The findings—led by researchers at the Victor Chang Cardiac Research Institute in Australia and published June 13 in Nature Cardiovascular Research—are a breakthrough in understanding why the heart muscle wall thickens, a condition also known as cardiac hypertrophy.
About one in every 500 people have cardiac hypertrophy, which is tied to heart failure, a diagnosis that has a five-year survival rate below 50%. Current therapeutic options for severe hypertrophy are extremely limited, with traditional approaches unable to reverse damage caused by the disease.
The Australian research team identified the molecules and pathways that cause cardiac hypertrophy and, in a mouse model, discovered how molecules in the heart muscle cells communicate with each other. The findings show molecule Piezo1 setting off a signaling process with partner molecule TRPM4 activating the thickening process.

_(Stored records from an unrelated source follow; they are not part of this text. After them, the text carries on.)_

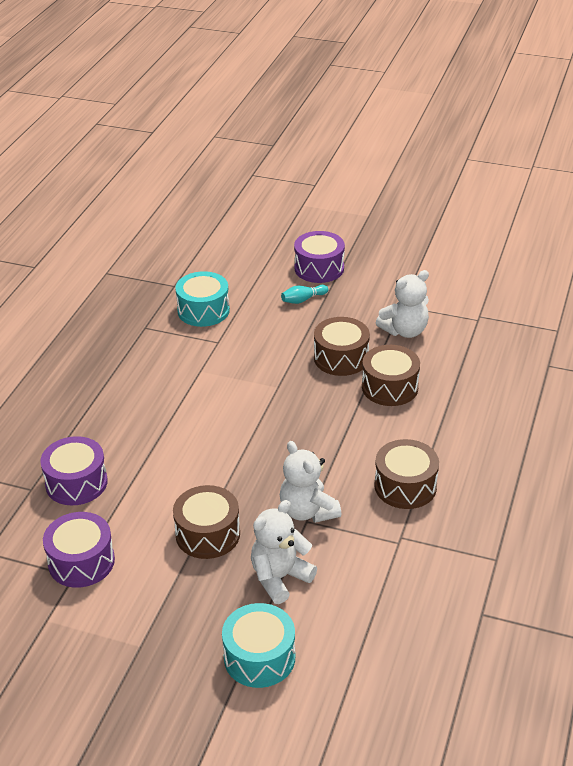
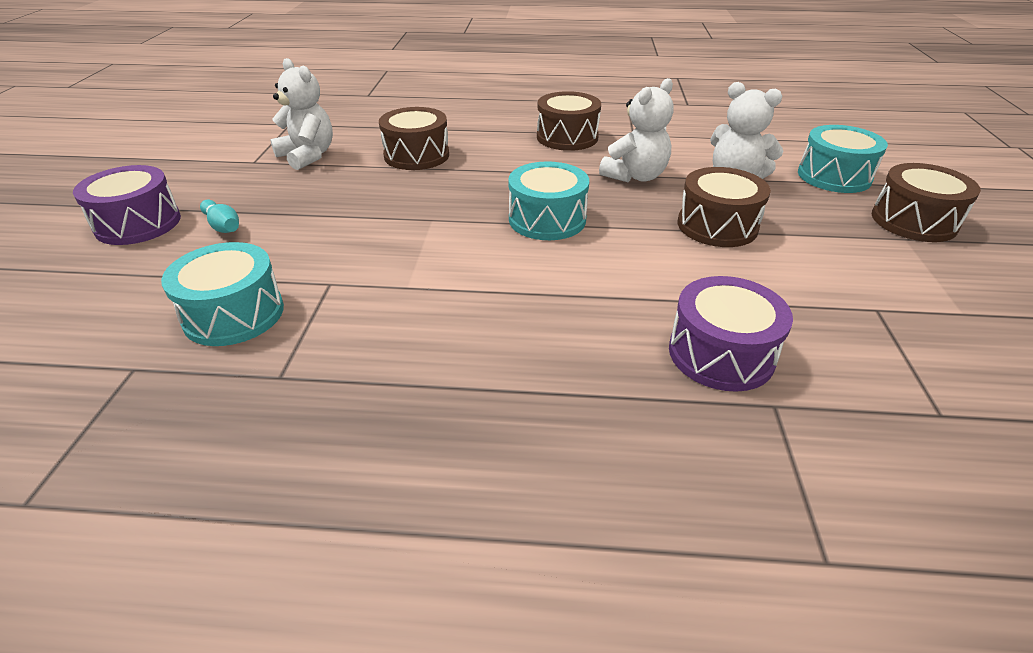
camera: 105 degrees left, 0 degrees up
purple drum [43,512,115,588] -> none
brown drum [314,317,370,376] -> brown drum moved to [872,163,981,242]
none -> turquoise drum [508,162,589,240]

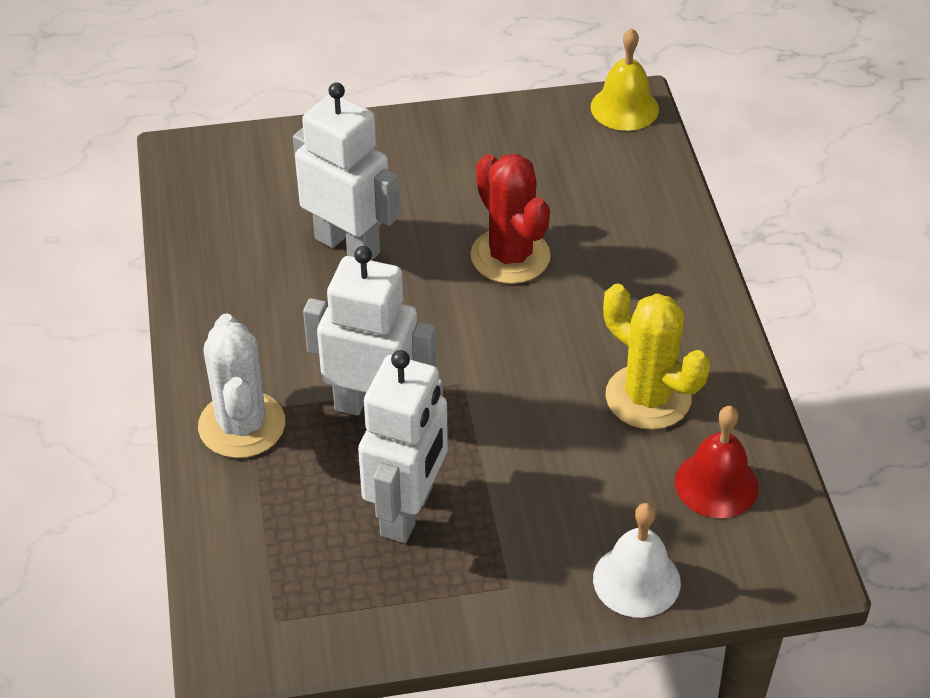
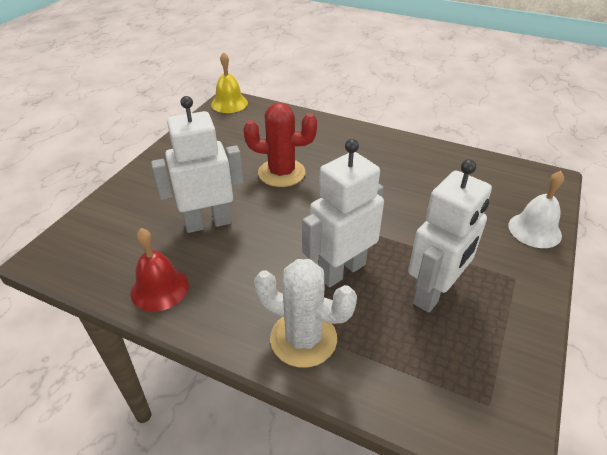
camera: 55 degrees left, 5 degrees down
white robot [358,350,448,543] -> white robot turned 75 degrees clockwise [408,159,492,313]
yellow cactus [603,284,710,430] -> none
red bell [675,406,759,518] -> red bell moved to [131,228,189,312]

The new discovery unlocks the possibility of developing a peptide that would stop the molecules from talking to each other. The potential preventive treatment would ward off thickening in the first place or stop further thickening in those already affected.
The team is also exploring how the discovery could impact recovery for heart attack patients.
Previously, researchers at Harvard Medical School's Brigham and Women's Hospital explored Piezo1 as a pathway that could spark new treatments for thrombosis, the dangerous blood clots that kill as many as 80% of patients with Type 2 diabetes. By inhibiting Piezo1 with an experimental compound known as GsMTx4, the team was able to prevent thrombosis in both human blood samples and in zebrafish that modeled high blood sugar.
The scientists said their findings could lead to a new treatment target to help modulate mechanically induced thrombosis in patients with Type 2 diabetes and could also be used as a screening tool to predict clotting risk for specific patients. However, for the research to bear fruit in the real world, the scientists said more specific strategies for inhibiting Piezo1 must be developed.